_Exercise objective_
According to the abstract comparing two Iloprost assays, about what share of Iloprost was recovered by extraction, and at what pH?

Comparison of bioanalytical determinations of Iloprost, a chemically stable PGI2 mimetic, by conventional radioimmunoassay (RIA) and scintillation proximity assay (SPA).

Abstract

The scintillation proximity assay is a novel variant of classical radioimmunoassay. It can be performed as a single tube measurement because the separation of bound and unbound tracer fraction is avoided. In principle, microbeads are coated with anti-species antibodies that can couple with the respective antiserum used for RIA. By means of special cores, light emission takes place if labelled, antiserum-bound tracer is coupled to the anti-species antibody on the fluomicrosphere surface. In the present report, the novel assay was compared to a validated RIA for the bioanalysis of the PGI2 mimetic, Iloprost. Extraction recovery of Iloprost was approximately 90% at pH less than or equal to 4. The detection limit of the novel assay was 2-4 pg/sample, corresponding to 10-20 pg/ml plasma (if 0.2 ml plasma was used). Coefficients of variations were 9, 7 and 6% (within-day, n = 5) and 30, 11 and 10% (day-to-day, n = 10) at 50, 100 and 200 pg/ml. RIA and SPA levels of Iloprost measured in human plasma samples (n = 428) were similar. The SPA method exhibits both a similar specificity and detection limit to RIA and will be used for further analyses.

_Listed records_
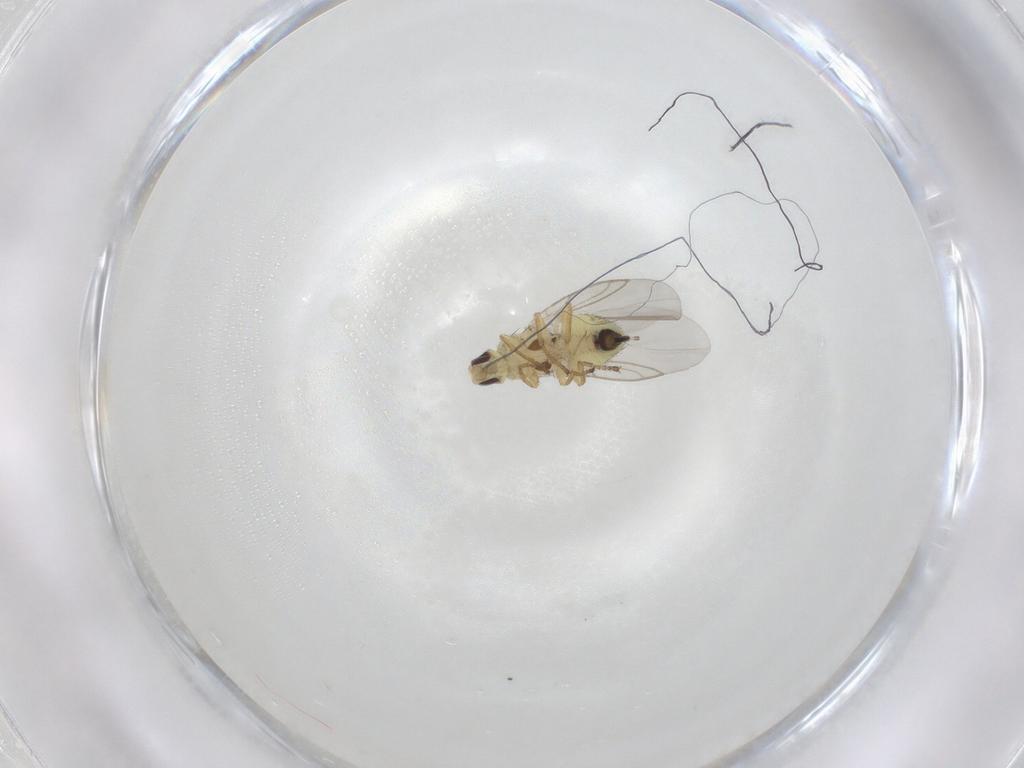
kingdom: Animalia
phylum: Arthropoda
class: Insecta
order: Diptera
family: Agromyzidae
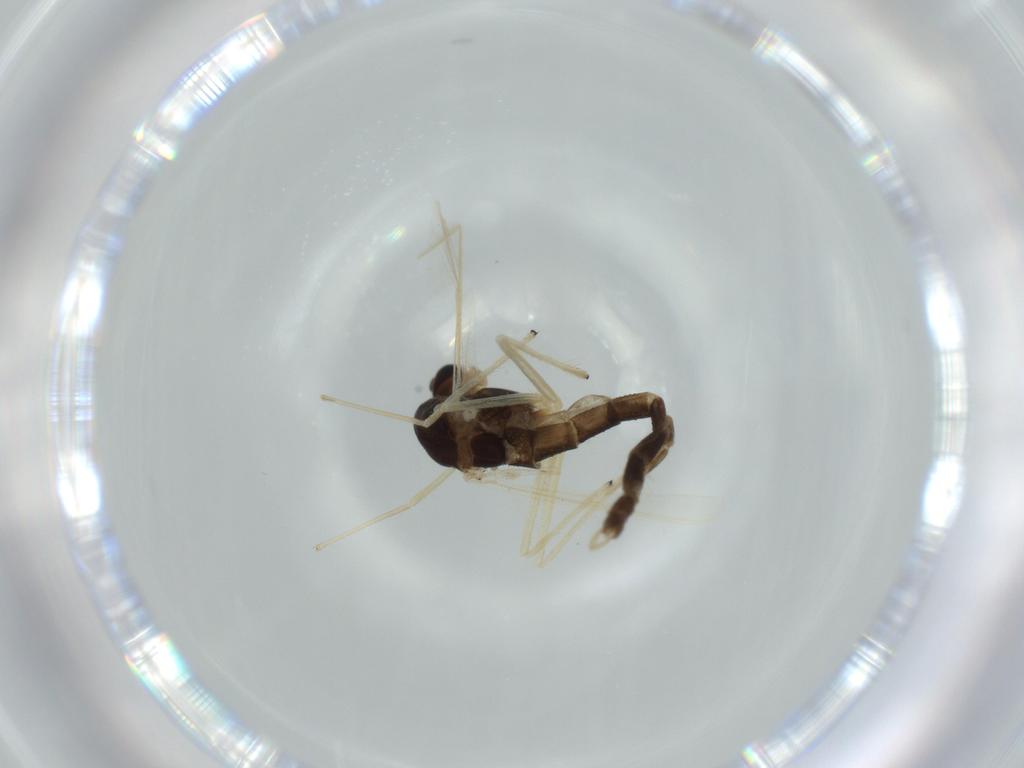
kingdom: Animalia
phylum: Arthropoda
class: Insecta
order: Diptera
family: Chironomidae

_Result below_
Approximately 90%, at pH less than or equal to 4.